De acordo com o chef, o piquenique foi inspirado no Jantar de Branco, que ocorre em Paris há mais de 25 anos. A comida de rua "gourmet", no entanto, se apresenta em vários formatos pela Europa e nos Estados Unidos, onde os food trucks (caminhões que vendem comida) ressurgiram com força em cidades como Miami e Los Angeles há uma década. A modalidade também se fortaleceu em São Paulo, onde foi criada uma legislação específica sobre o tema.
Com o mercado da comida de rua aquecido, eventos para comer bem em espaços abertos começaram a pipocar na capital gaúcha. Praças, parques e estacionamentos viraram salas de jantar em potencial, abrigando os eventos, que se destacam pela popularidade. Mais famoso deles, o Comida de Rua chegou a reunir 15 mil pessoas na Praça da Alfândega em maio.
A possibilidade de experimentar alta gastronomia a preços camaradas é um dos principais atrativos dos encontros. Confit de pato, couscous marroquino, coelho com polenta e bobó de camarão são pratos que Julio Cefis já serviu no Comida de Rua. Algumas das criações integram o menu do restaurante The Raven, onde atua como chef, e custam em torno de R$ 50. Na rua, foram vendidas a R$ 10.
- A porção do restaurante é maior, é claro. Mas como no evento não precisamos de tanta estrutura e funcionários, se consegue uma boa qualidade por pouco preço. Eu sempre sonhei em poder comer um bobó de camarão na rua. É enriquecedor ver as pessoas reagindo a isso, provando uma coisa nova - destaca o chef, que participou de cinco das seis edições do Comida de Rua.
No Pop Up Tour, que levou chefs como Roberta Sudbrack, cujo restaurante, no Rio de Janeiro, figura entre os melhores da América Latina, a praças e parques de Porto Alegre em 2013, as criações custavam R$ 15. Já o Food Park Bom Fim, que ocupou um estacionamento da Avenida Venâncio Aires em três finais de semana de julho, deixa os valores a critério dos chefs.
Mais do que saciar a fome por novidades dos porto-alegrenses, no entanto, os encontros retomam uma pauta social.
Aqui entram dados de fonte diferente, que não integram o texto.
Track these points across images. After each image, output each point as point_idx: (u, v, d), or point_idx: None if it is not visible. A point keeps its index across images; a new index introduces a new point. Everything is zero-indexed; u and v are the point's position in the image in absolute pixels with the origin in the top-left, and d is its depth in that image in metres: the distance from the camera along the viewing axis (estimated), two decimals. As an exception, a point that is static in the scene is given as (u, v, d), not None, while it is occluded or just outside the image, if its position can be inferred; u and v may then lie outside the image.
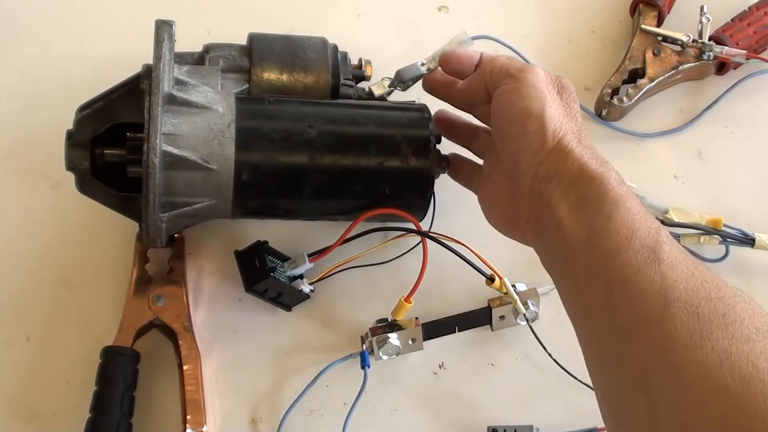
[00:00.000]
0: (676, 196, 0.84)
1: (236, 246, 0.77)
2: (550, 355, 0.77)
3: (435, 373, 0.80)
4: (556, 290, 0.80)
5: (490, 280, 0.76)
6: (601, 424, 0.77)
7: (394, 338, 0.76)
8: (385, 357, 0.77)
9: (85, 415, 0.73)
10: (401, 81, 0.79)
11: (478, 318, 0.78)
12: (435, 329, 0.78)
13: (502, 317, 0.78)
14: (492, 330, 0.79)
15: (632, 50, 0.85)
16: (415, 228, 0.74)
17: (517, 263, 0.81)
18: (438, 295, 0.80)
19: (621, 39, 0.89)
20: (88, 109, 0.71)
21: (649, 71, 0.84)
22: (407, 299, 0.75)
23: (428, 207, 0.75)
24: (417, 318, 0.77)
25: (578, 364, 0.77)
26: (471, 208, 0.83)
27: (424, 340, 0.77)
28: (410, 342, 0.77)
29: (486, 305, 0.79)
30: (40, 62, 0.84)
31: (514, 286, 0.78)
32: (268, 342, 0.79)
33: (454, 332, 0.78)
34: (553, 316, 0.80)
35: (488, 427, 0.78)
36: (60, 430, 0.76)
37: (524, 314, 0.77)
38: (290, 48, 0.75)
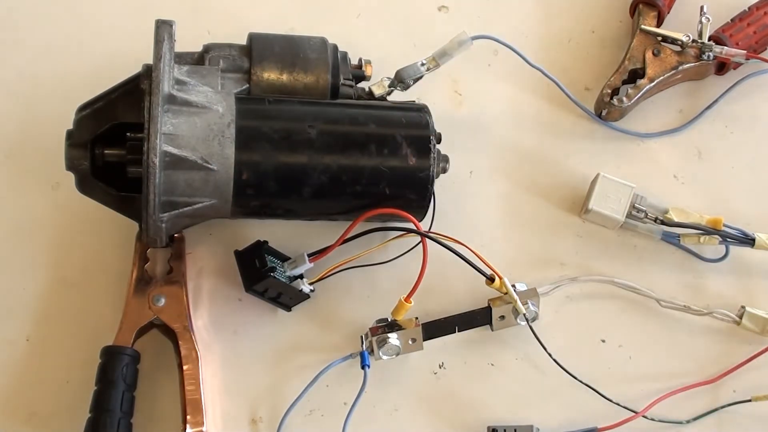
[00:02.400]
0: (676, 196, 0.84)
1: (236, 246, 0.77)
2: (550, 355, 0.77)
3: (435, 373, 0.80)
4: (556, 290, 0.81)
5: (490, 280, 0.76)
6: (600, 424, 0.77)
7: (393, 338, 0.76)
8: (385, 357, 0.77)
9: (85, 415, 0.73)
10: (401, 81, 0.79)
11: (478, 318, 0.78)
12: (435, 329, 0.78)
13: (502, 317, 0.78)
14: (492, 330, 0.79)
15: (632, 50, 0.85)
16: (414, 228, 0.74)
17: (517, 263, 0.81)
18: (438, 295, 0.80)
19: (621, 39, 0.89)
20: (88, 109, 0.71)
21: (649, 71, 0.84)
22: (407, 299, 0.75)
23: (428, 207, 0.75)
24: (417, 318, 0.77)
25: (577, 364, 0.78)
26: (471, 208, 0.83)
27: (424, 340, 0.77)
28: (410, 342, 0.77)
29: (486, 305, 0.78)
30: (40, 62, 0.84)
31: (513, 286, 0.77)
32: (268, 342, 0.79)
33: (454, 332, 0.78)
34: (552, 316, 0.80)
35: (488, 427, 0.78)
36: (60, 430, 0.76)
37: (524, 314, 0.77)
38: (290, 48, 0.75)
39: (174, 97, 0.68)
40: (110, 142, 0.71)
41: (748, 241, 0.81)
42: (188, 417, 0.74)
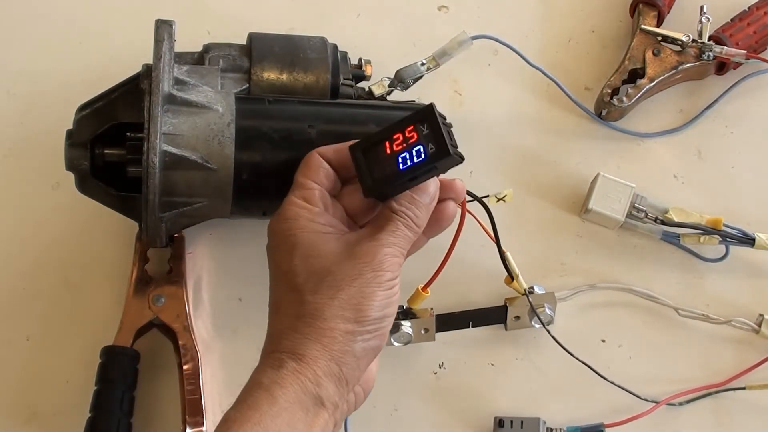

Com origem, periodicidade e propostas diferentes, eles apresentam um ponto em comum: convidar as pessoas a conviverem mais em locais públicos. Para a mestre em Turismo Susana Gastal, a mudança de patamar da comida de rua transformou o ato de comer em expressão cultural.
- No mundo todo houve uma explosão desse tipo de evento nos últimos 10 anos. A comida de rua passou a ser tratada como gastronomia de rua e comer deixou de ser só um ato social. Agora, é um ato cultural. Acho que veio para ficar, porque o porto-alegrense gosta de estar na rua e de movimentá-la - avalia.
Conheça os eventos de comida de rua em Porto Alegre:
Piquenique Noturno com os Chefs
Evento ocorreu em outros locais, mas se fixou no Parcão
Foto: Adriana Franciosi, Agencia RBS
Defender o uso noturno dos parques para promover mais segurança, permitindo o encontro de chefs de cozinha com a comunidade, era a ideia do primeiro Piquenique Noturno com os Chefs, em 2012. A cada nova edição, porém, o evento abraça novas causas.
- Já recolhemos agasalhos e outros tipos de doações - conta o chef Jorge Nascimento, que organiza o evento com Sigrid Diers e Pedro Loss.
A nona edição, em setembro, pede que os participantes levem um litro de leite, que será doado ao Asilo Padre Cacique. Em troca, mais de 20 chefs de cozinha vendem criações exclusivas, com temática "piquenique", a R$ 10 cada uma. As bebidas devem ser levadas de casa, assim como toalhas para sentar no chão.
Uma das peculiaridades do evento é ir além da compra e venda de alimentos. A organização estimula as pessoas a levarem suas próprias criações ou receitas de família para interagir com os chefs. As receitas feitas para o evento estão sendo compiladas, e devem ser disponibilizadas em um e-book gratuito em breve.
- Como fazemos questão de que o parque seja compartilhado, vamos compartilhar as receitas também - conclui Jorge.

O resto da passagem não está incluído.